- [Provided passage]
Cottie Petrie-Norris Wants Easier Access to Birth Control

Got birth control? Photo by Bryancalabro/Wikimedia Commons

These days, the right wing in the U.S. isn’t content to just fight against women having access to safe and legal abortion. In January, the Trump Administration rolled back the Affordable Care Act’s birth control mandate by broadening employers’ ability to find a reason not to provide contraceptive coverage to their employees. It was a huge assault on women’s access to affordable birth control nationwide, and lower courts blocked it (this week, the U.S. Supreme Court refused to hear the case). Then in late May, Supreme Court Justice Clarence Thomas launched an assault on birth control with a dangerously twisted accusation that Margaret Sanger, who had championed access to birth control in the first half of the 20th century, in fact supported contraception because she wanted to kill black people. Sanger had awful views on eugenics, sure, but Thomas’s assertion is simply wrong. As Amanda Marcotte argued in Salon on May 29, “Conservatives are coming for your birth control.”

Modern birth control is remarkably effective–up to 99 percent, if used correctly, according to Planned Parenthood. Birth control pills can also lead to lighter and shorter periods, and less cramping.

Here in California, Democratic state legislators are actively fighting back against the right by trying to make it easier for women to get birth control pills. In 2016, Senate Bill 464 passed, allowing Planned Parenthood patients to get birth control through the organization’s PPDirect mobile app. While it made things easier for patients, they still had to do a live video chat through the app to get the pills (other states, like Connecticut, also have the mobile app but don’t have the video chat requirement). A state Senate report released earlier this month adds that pharmacists in California have been able to prescribe birth control since 2016, but only 11 percent of pharmacies here are dispensing birth control pills to women who don’t already have prescriptions. Now, Assembly Bill 1264, authored by Assembly member Cottie Petrie-Norris (D-Laguna Beach), aims to fix all this.

“Today, in order to request birth control by way of telehealth, a patient must answer a health questionnaire, self-report their blood pressure, and schedule a video chat before submitting their request for contraceptives,” says a statement from NARAL Pro-Choice California in support of the bill. “Yet, Doctors have found that a teleconference visit to access birth control is medically unnecessary. This is why we must clarify telehealth law in order to reduce burdensome requirements and expand access to birth control.”

The bill, which is sponsored by Planned Parenthood Affiliates of California, would “significantly expand access to contraceptives in California” by getting rid of the video chat requirement, according to an Assembly staff report on the bill released in April.

“Today, in order to access birth control on PPDirect, a patient must answer a health questionnaire, self-report their blood pressure, and schedule a video chat before submitting their request for contraceptives,” said Petrie-Norris in the April 23 Assembly Committee staff report. “Current requirements for a teleconference visit are medically unnecessary and it is estimated that 50% of patients do not fulfill this specification and therefore cannot receive contraception. We must clarify the ability for birth control to be prescribed via teleconference without a video chat in order to expand access and address the unmet needs for birth control in California.”

The bill passed an Assembly floor vote on May 13, and was referred to the Senate Appropriations Committee on June 17.

“AB 1264 will provide birth control access to tens of thousands of Californians who cannot easily access care in a health center,” said Petrie-Norris in a June 17 news release sent out by her office. “Just like 15 other states have already implemented, increased access to birth control through virtual care will help providers meet patients where they are.”

- [Activities]
1: Please repeat the birth control article between "The bill, which" and "released in April.", inclusive.
2: In the birth control article, on what date did Assembly Bill 1264 pass an Assembly floor vote?
The data after the birth control article is separate material, apart from the article itself.

- [Data extract]

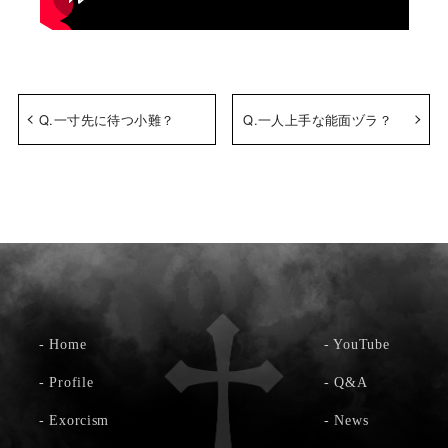
Q.一寸先に待つ小難？
Q.一人上手な能面ヅラ？
-
Home
-
YouTube
-
Profile
-
Q&A
-
Exorcism
-
News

- [Answers to this exercise]
1:
The bill, which is sponsored by Planned Parenthood Affiliates of California, would “significantly expand access to contraceptives in California” by getting rid of the video chat requirement, according to an Assembly staff report on the bill released in April.

2: May 13